Look through the data that follows and copy each line with the string "Right".

=== Records for the exercise ===

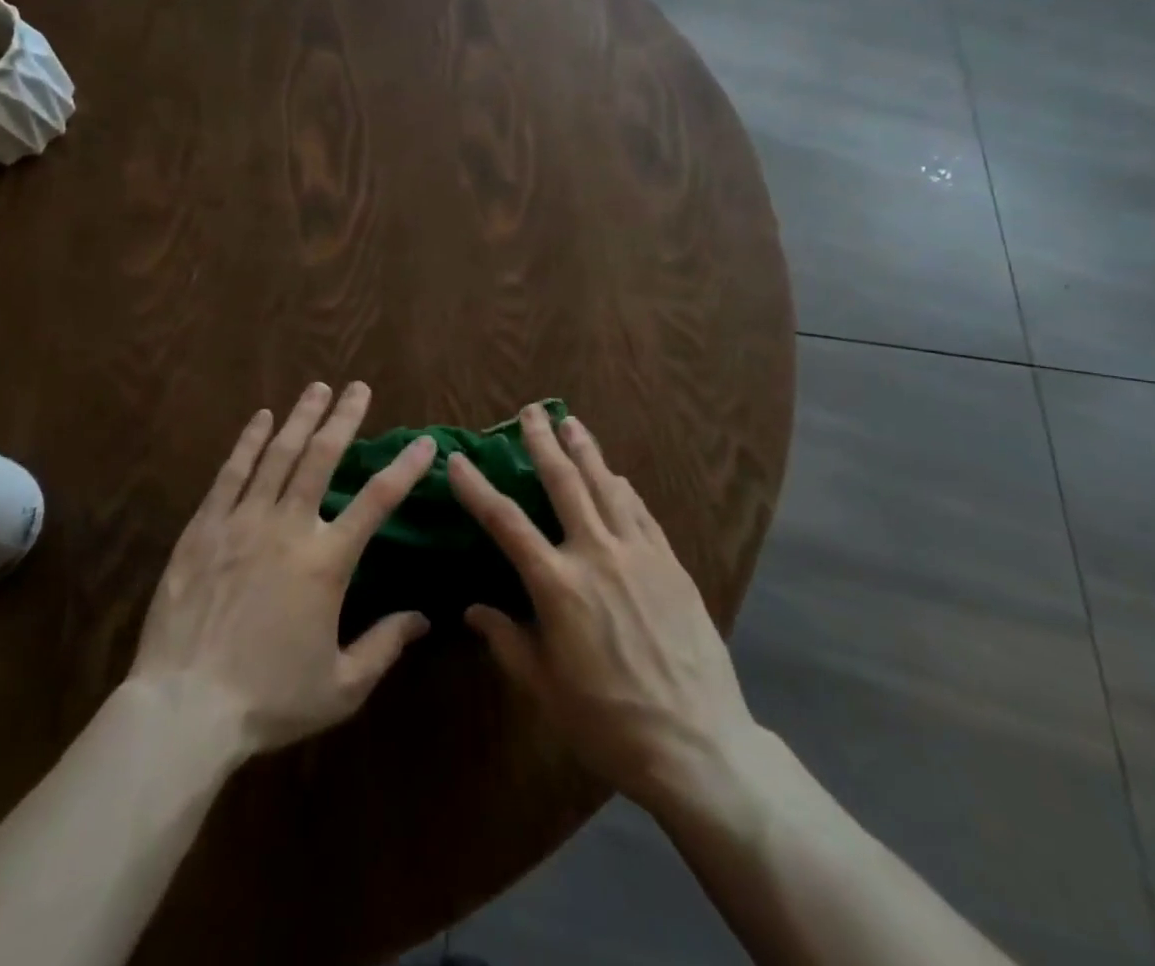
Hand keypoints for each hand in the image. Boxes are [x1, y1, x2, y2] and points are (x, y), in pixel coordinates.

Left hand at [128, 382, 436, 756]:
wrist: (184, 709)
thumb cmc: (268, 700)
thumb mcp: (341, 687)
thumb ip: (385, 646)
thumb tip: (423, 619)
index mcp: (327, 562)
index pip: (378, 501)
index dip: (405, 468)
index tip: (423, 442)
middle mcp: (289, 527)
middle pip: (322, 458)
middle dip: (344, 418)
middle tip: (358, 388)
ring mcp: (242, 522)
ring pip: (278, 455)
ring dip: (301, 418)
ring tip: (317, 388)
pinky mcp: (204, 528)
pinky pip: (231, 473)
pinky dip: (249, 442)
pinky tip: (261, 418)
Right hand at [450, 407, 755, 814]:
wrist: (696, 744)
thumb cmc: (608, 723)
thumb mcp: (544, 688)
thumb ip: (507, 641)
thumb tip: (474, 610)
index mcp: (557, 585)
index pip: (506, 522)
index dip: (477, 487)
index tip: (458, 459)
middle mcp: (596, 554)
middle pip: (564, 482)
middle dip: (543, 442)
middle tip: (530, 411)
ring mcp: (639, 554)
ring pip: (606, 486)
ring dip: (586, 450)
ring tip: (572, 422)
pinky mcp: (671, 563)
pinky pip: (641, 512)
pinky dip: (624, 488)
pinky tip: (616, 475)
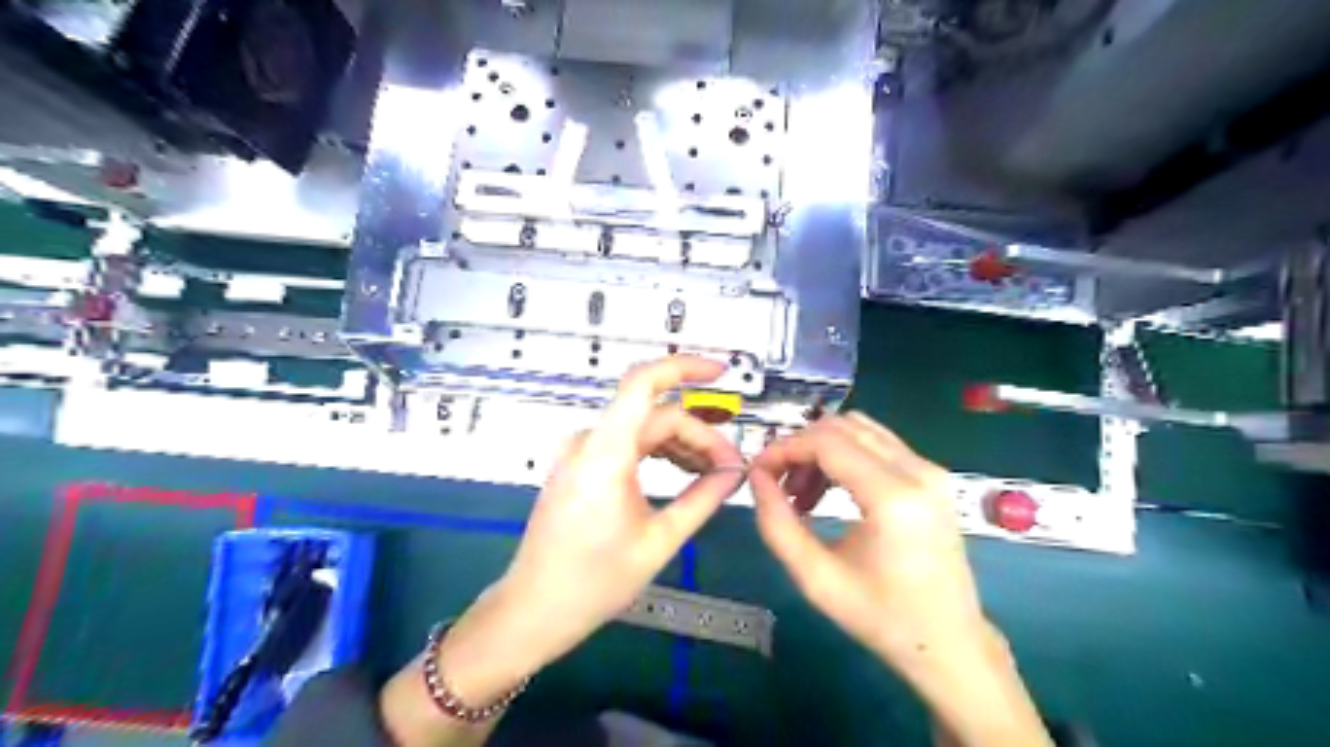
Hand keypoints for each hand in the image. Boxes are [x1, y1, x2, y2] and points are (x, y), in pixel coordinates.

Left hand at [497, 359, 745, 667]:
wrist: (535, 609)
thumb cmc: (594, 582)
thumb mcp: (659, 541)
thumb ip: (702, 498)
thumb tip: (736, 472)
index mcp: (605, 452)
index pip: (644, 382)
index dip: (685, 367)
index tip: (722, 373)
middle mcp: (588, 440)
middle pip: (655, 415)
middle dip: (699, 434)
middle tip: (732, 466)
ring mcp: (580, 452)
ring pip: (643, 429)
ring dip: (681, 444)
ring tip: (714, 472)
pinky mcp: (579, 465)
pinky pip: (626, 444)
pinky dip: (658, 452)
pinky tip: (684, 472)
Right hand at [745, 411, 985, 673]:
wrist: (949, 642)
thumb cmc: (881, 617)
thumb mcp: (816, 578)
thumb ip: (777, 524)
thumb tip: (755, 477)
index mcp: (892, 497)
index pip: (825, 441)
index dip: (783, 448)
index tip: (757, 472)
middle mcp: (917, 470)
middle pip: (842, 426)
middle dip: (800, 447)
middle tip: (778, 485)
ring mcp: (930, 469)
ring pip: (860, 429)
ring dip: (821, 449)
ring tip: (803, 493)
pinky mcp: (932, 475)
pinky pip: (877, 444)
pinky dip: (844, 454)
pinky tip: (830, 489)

===
=== Records for the exercise ===

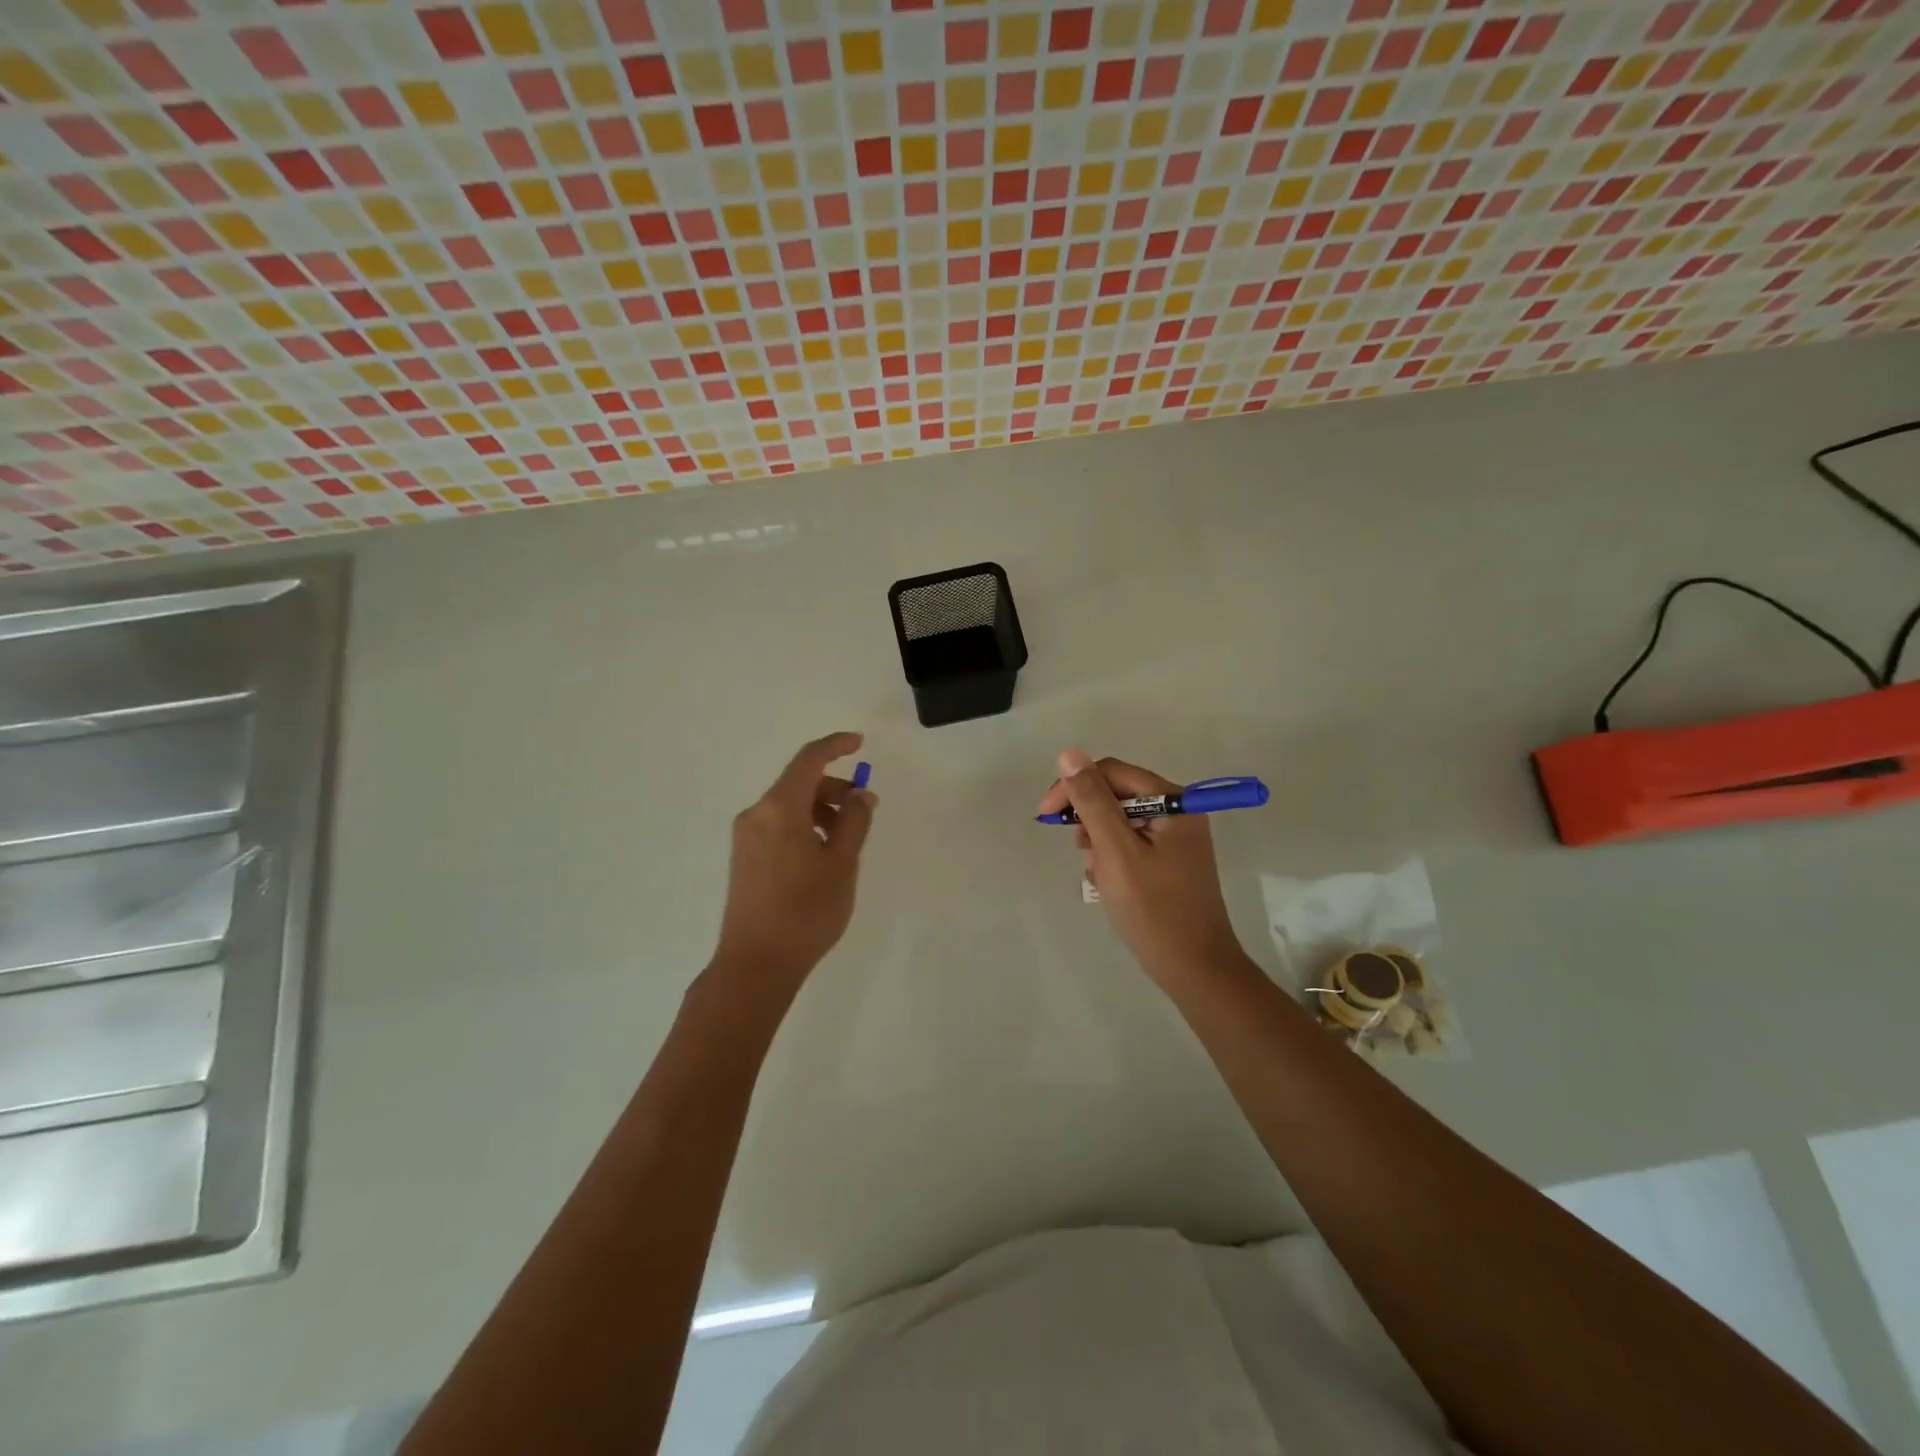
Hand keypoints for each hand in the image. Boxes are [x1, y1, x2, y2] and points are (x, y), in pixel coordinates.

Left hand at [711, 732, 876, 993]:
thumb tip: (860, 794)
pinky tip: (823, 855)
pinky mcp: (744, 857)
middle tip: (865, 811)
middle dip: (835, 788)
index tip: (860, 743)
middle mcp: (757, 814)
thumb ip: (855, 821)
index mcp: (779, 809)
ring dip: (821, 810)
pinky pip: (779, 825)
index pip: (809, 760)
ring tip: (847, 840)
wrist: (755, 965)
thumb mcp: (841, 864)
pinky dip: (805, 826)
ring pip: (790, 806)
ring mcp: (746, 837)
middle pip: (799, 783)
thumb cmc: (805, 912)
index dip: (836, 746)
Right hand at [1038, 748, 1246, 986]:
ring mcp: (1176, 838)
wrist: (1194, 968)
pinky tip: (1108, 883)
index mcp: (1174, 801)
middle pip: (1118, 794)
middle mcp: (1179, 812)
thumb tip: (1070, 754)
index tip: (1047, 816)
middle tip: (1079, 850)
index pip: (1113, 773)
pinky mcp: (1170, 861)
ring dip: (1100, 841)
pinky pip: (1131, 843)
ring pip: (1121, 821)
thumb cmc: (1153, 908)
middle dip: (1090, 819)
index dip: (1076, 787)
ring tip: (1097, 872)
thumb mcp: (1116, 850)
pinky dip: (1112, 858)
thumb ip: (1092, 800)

===
=== Records for the exercise ===

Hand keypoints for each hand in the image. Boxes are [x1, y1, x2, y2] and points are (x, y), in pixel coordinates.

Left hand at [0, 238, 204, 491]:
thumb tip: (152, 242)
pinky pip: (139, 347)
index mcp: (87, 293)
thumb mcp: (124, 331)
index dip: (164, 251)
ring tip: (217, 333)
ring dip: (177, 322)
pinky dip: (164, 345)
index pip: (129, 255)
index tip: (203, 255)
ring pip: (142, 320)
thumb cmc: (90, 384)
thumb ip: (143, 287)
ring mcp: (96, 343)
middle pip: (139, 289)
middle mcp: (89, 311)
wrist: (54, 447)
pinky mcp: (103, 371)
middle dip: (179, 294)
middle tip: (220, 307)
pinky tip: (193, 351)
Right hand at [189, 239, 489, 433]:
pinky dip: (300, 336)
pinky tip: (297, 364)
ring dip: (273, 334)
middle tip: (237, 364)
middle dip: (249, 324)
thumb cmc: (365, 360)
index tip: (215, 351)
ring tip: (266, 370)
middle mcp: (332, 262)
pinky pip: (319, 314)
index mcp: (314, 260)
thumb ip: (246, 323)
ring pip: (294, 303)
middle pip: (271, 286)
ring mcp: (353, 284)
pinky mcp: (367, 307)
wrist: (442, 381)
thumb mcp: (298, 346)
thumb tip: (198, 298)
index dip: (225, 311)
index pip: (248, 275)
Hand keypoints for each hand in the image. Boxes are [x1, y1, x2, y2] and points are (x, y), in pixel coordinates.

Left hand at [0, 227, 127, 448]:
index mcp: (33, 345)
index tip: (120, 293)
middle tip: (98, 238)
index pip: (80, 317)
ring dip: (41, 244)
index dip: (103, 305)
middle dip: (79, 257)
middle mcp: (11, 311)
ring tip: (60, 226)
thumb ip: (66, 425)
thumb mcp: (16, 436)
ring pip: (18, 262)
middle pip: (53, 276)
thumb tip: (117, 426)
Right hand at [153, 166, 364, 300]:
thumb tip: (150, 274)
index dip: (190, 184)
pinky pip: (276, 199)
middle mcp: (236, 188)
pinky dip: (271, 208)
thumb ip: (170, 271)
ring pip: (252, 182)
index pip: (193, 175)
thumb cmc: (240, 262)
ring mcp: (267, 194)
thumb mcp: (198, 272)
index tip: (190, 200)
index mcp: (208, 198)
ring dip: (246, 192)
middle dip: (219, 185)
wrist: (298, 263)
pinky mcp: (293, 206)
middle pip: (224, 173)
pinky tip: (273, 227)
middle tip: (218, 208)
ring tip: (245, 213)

===

Solution:
Right hand at [450, 407, 755, 814]:
Right hand at [745, 411, 985, 673]:
Right hand at [1038, 748, 1246, 986]:
Right hand at [189, 239, 489, 433]:
Right hand at [153, 166, 364, 300]:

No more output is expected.